CBN News spoke with Christine De Vollmer, president of the Latin-American Alliance for the Family. Hear her share the history of China's "one child" policy and how the change will likely help the Christian Church grow.  Watch below:

Su says she now has plans to get pregnant next year and that she is eager for her 8-year-old daughter to have a sibling.

"I do not care if the second child is a boy or a girl, at my age, as long as he or she is healthy," she said.

The party's Central Committee said in a statement that the decision was "to improve the balanced development of population" and to deal with an aging population. The official Xinhua News Agency said the proposal must be approved by the top legislature before it is enacted, which is essentially a formality. It gave no indication of when that would happen

The Associated Press reports that the U.S welcomes the policy change by China as a "positive step" but feels it does not go far enough.

"We also look forward to the day when birth limits are abandoned altogether," said White House spokesman Josh Earnest, adding that the U.S. will keep working around the world to end coercive birth policies such as forced abortion and sterilization.

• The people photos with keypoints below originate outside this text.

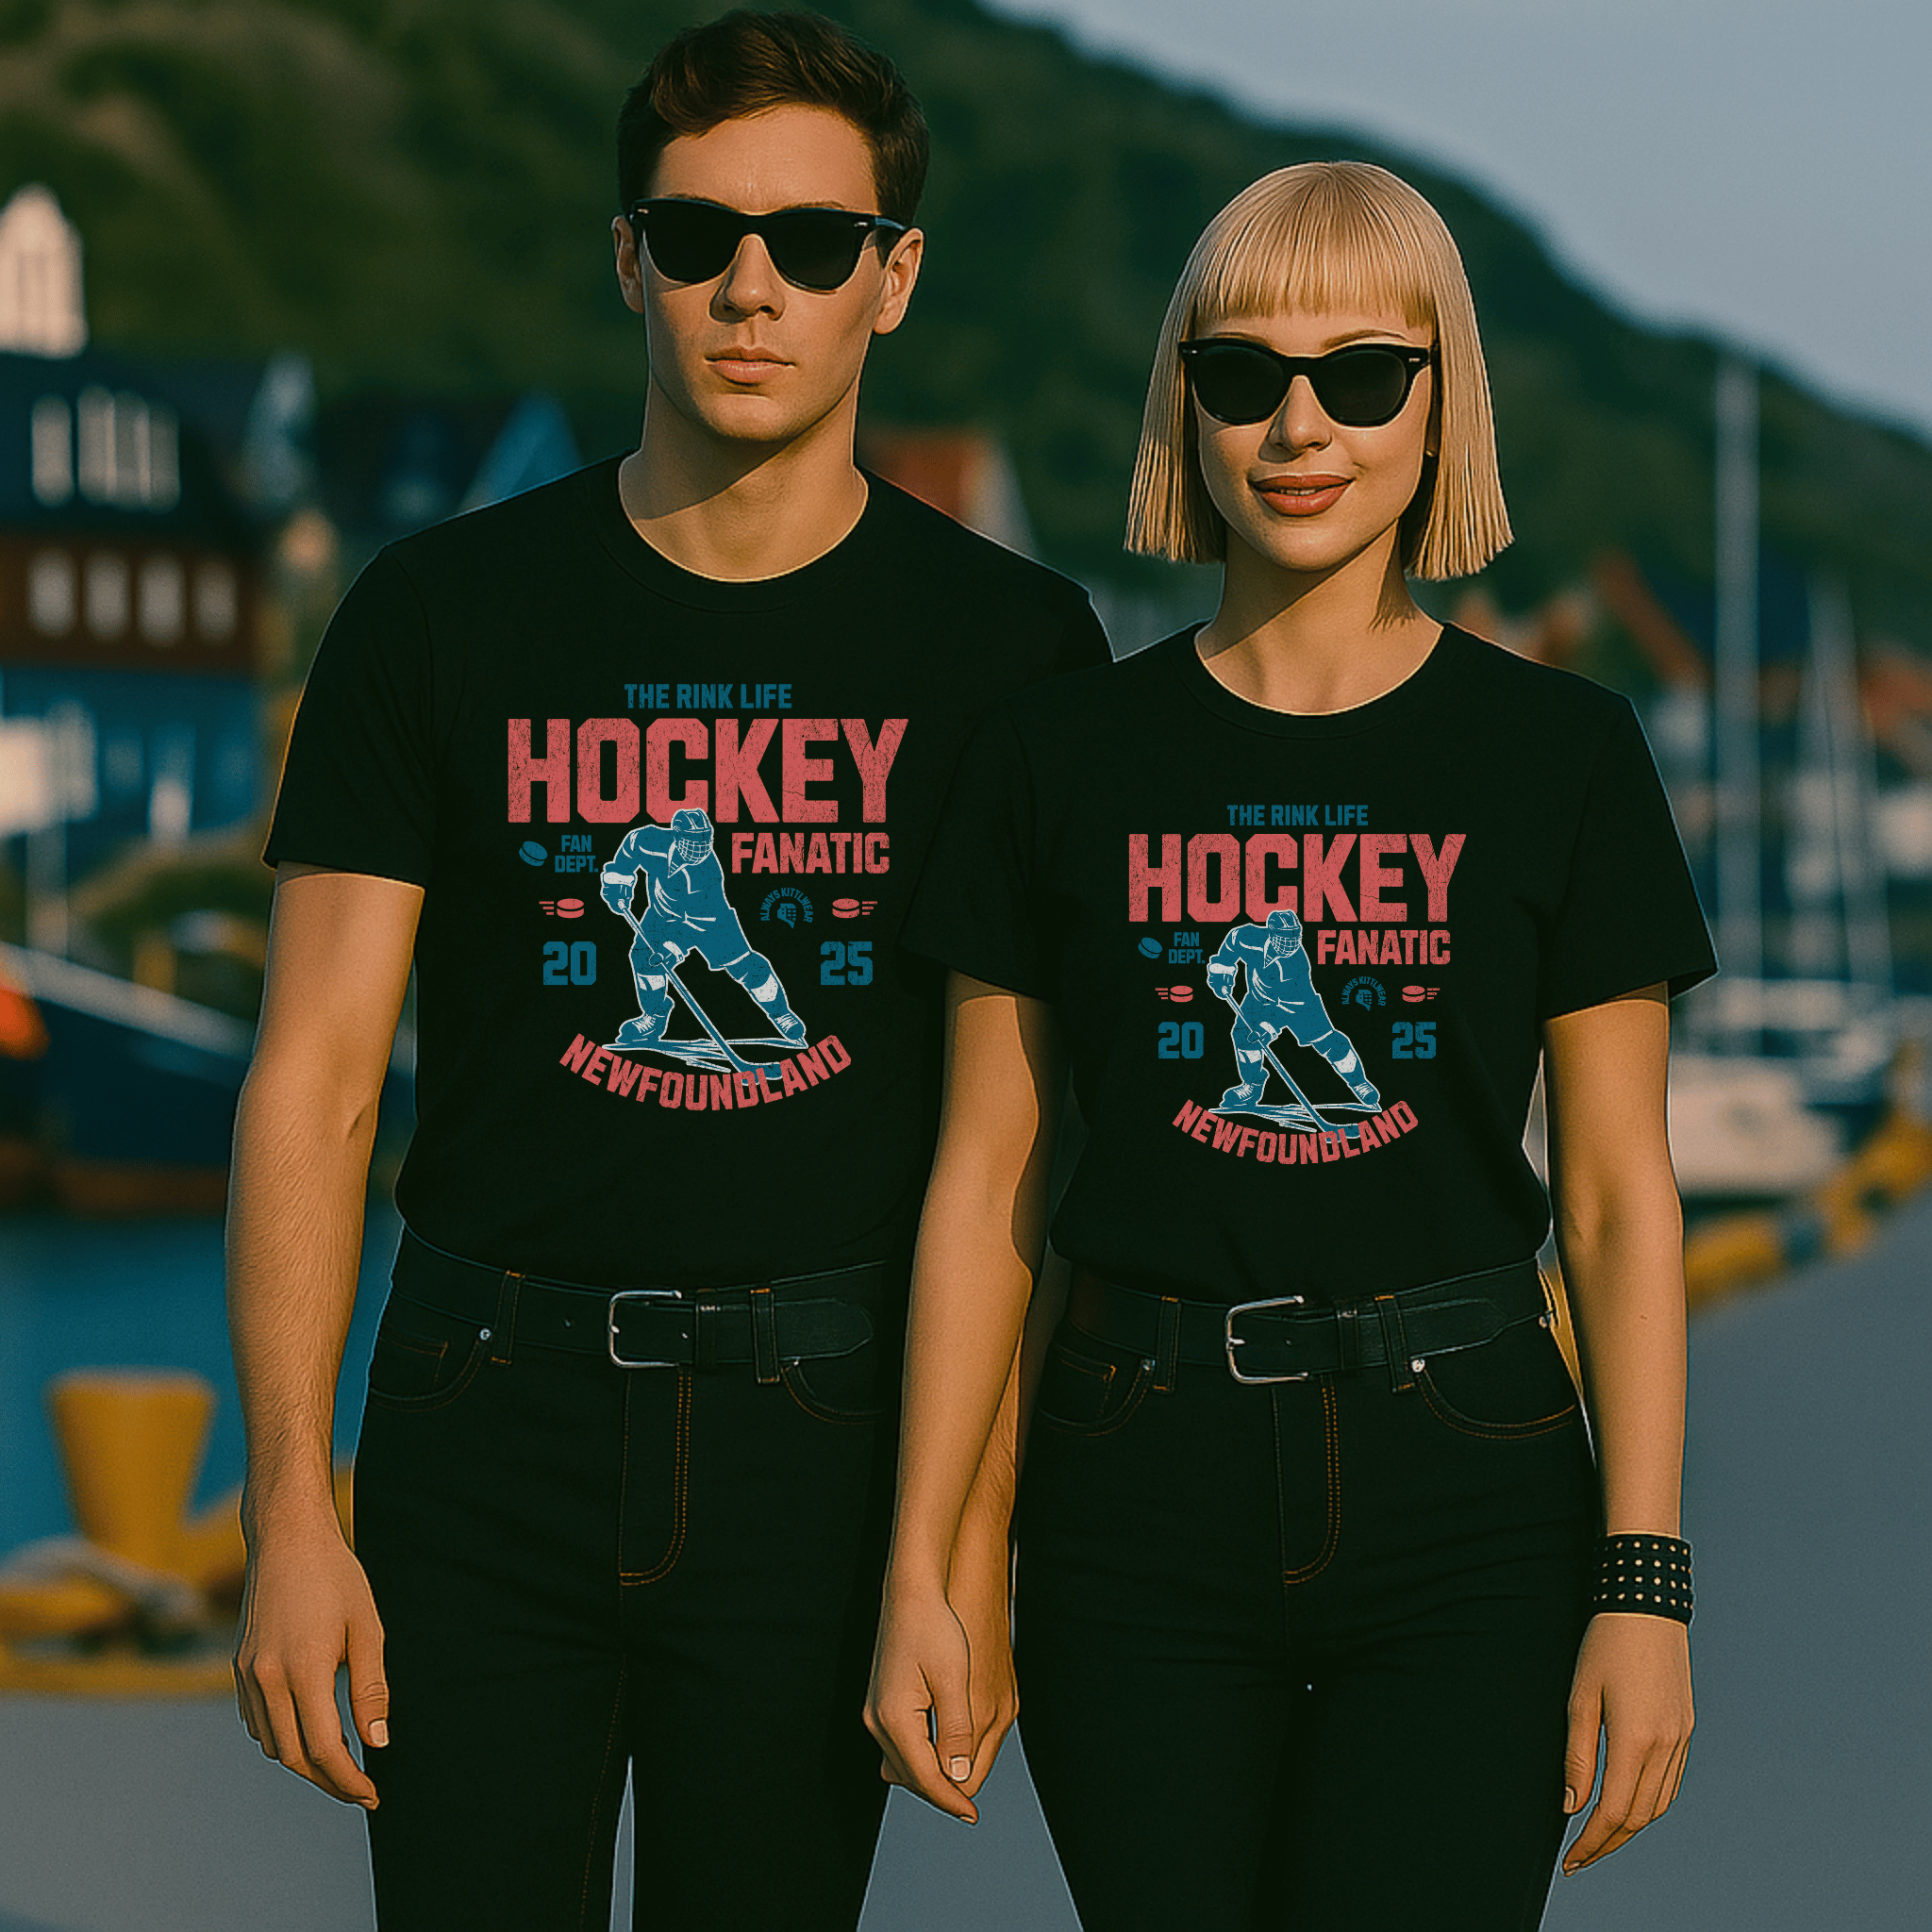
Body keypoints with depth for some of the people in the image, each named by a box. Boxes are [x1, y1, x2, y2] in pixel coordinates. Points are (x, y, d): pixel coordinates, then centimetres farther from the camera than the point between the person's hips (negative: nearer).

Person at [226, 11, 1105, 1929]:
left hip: (826, 1430, 0)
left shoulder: (1011, 646, 3)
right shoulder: (442, 616, 3)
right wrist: (288, 1503, -7)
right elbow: (313, 1082, 1)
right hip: (494, 1417, 0)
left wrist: (983, 1523, -6)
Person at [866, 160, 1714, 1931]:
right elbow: (986, 1187, 6)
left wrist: (1646, 1580, -4)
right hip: (1138, 1503, 1)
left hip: (1463, 1515, -1)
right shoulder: (1064, 757, 5)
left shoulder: (1558, 754, 2)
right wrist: (918, 1574, 2)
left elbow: (1618, 1199, 2)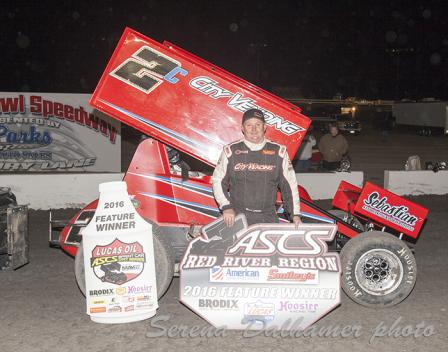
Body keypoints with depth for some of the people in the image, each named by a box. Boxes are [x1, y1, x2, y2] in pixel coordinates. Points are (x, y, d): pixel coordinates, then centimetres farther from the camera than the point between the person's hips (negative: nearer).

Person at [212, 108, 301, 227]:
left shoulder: (278, 152, 5)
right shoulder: (231, 151, 3)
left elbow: (290, 184, 7)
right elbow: (218, 181, 8)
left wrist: (295, 214, 3)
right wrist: (226, 207, -4)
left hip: (268, 218, 1)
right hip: (238, 217, -1)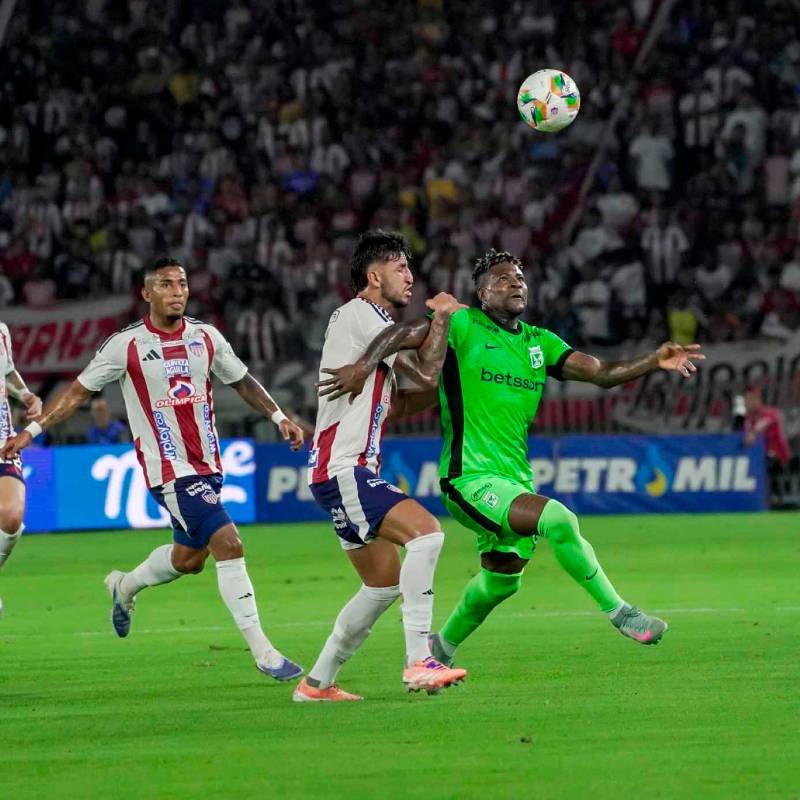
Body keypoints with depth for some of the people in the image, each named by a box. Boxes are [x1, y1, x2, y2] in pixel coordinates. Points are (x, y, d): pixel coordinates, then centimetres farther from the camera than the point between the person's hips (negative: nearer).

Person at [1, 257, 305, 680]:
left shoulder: (207, 337, 5)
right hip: (169, 469, -6)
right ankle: (262, 652, -13)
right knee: (228, 543, -17)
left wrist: (280, 417, 12)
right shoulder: (126, 345, -7)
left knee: (188, 558, 16)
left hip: (208, 466, 6)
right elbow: (79, 391, 1)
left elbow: (243, 382, 20)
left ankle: (125, 586, 48)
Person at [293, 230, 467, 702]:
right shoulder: (355, 315, -8)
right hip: (342, 471, -11)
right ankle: (419, 662, -30)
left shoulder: (376, 325, 22)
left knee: (384, 585, 13)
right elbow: (427, 368, -11)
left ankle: (317, 682, 21)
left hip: (354, 472, 11)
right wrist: (441, 315, 5)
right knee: (426, 531, -25)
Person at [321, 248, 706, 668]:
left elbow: (600, 372, 5)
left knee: (501, 580, 20)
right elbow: (403, 333, -16)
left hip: (515, 476, 8)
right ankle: (618, 611, -17)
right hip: (469, 477, -8)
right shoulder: (463, 327, -5)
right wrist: (363, 365, -33)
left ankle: (443, 647, 44)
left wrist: (654, 361, -9)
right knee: (559, 520, -28)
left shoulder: (538, 342, 13)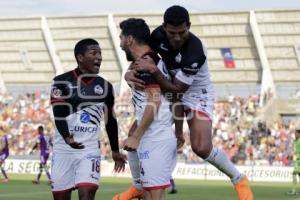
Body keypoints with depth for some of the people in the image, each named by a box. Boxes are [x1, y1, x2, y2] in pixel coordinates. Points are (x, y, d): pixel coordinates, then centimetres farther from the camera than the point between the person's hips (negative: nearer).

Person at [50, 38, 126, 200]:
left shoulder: (105, 86, 8)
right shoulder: (62, 82, -3)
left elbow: (110, 121, 18)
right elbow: (59, 115, -13)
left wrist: (115, 151, 23)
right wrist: (66, 137, -31)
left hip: (90, 150, 1)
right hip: (63, 149, -1)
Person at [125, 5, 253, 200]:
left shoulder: (195, 51, -33)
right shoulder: (158, 35, -16)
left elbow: (177, 88, -30)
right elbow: (141, 58, -4)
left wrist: (154, 70, -43)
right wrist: (131, 73, -27)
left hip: (196, 95, -6)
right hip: (170, 92, 6)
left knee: (202, 148, -23)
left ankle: (239, 180, 3)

Some family experts believe that Christians will take full advantage of the new policy and see a population boom while others might hesitate to adapt to the new policy, conditioned by decades of the one-child norm and daunted by the cost of raising children. 
                                    
Many Christian groups have long advocated for China to end its one-child policy, noting the many ways it encourages abortion and gendercide.  There's concern that the new two-child policy will do little, if anything, to end such tragedies. 

But Reggie Littlejohn, president of Women's Rights Without Frontiers, said the new policy "will not end any of the human rights abuses caused by the one-child policy, including forced abortion, involuntary sterilization or the sex-selective abortion of baby girls."